§ **WORK TO COMPLETE**
Across the entries, how many lines have the string "text" in them? Reply with only a number.
+++
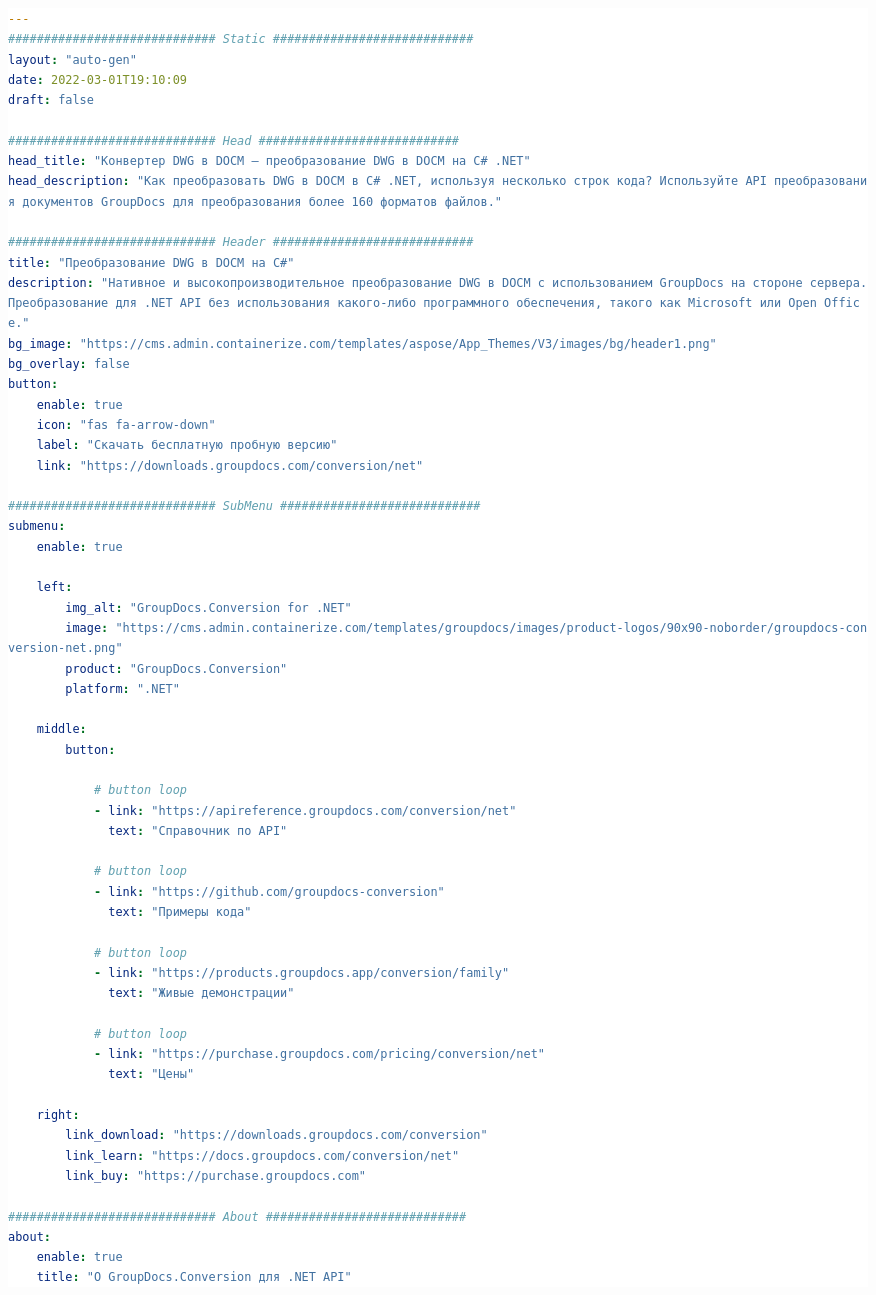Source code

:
 ```yaml
---
############################# Static ############################
layout: "auto-gen"
date: 2022-03-01T19:10:09
draft: false

############################# Head ############################
head_title: "Конвертер DWG в DOCM — преобразование DWG в DOCM на C# .NET"
head_description: "Как преобразовать DWG в DOCM в C# .NET, используя несколько строк кода? Используйте API преобразования документов GroupDocs для преобразования более 160 форматов файлов."

############################# Header ############################
title: "Преобразование DWG в DOCM на C#"
description: "Нативное и высокопроизводительное преобразование DWG в DOCM с использованием GroupDocs на стороне сервера. Преобразование для .NET API без использования какого-либо программного обеспечения, такого как Microsoft или Open Office."
bg_image: "https://cms.admin.containerize.com/templates/aspose/App_Themes/V3/images/bg/header1.png"
bg_overlay: false
button:
    enable: true
    icon: "fas fa-arrow-down"
    label: "Скачать бесплатную пробную версию"
    link: "https://downloads.groupdocs.com/conversion/net"

############################# SubMenu ############################
submenu:
    enable: true

    left:
        img_alt: "GroupDocs.Conversion for .NET"
        image: "https://cms.admin.containerize.com/templates/groupdocs/images/product-logos/90x90-noborder/groupdocs-conversion-net.png"
        product: "GroupDocs.Conversion"
        platform: ".NET"

    middle:
        button:

            # button loop
            - link: "https://apireference.groupdocs.com/conversion/net"
              text: "Справочник по API"

            # button loop
            - link: "https://github.com/groupdocs-conversion"
              text: "Примеры кода"

            # button loop
            - link: "https://products.groupdocs.app/conversion/family"
              text: "Живые демонстрации"

            # button loop
            - link: "https://purchase.groupdocs.com/pricing/conversion/net"
              text: "Цены"

    right:
        link_download: "https://downloads.groupdocs.com/conversion"
        link_learn: "https://docs.groupdocs.com/conversion/net"
        link_buy: "https://purchase.groupdocs.com"

############################# About ############################
about:
    enable: true
    title: "О GroupDocs.Conversion для .NET API"
```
+++
§ **SOLVED PROBLEM**
4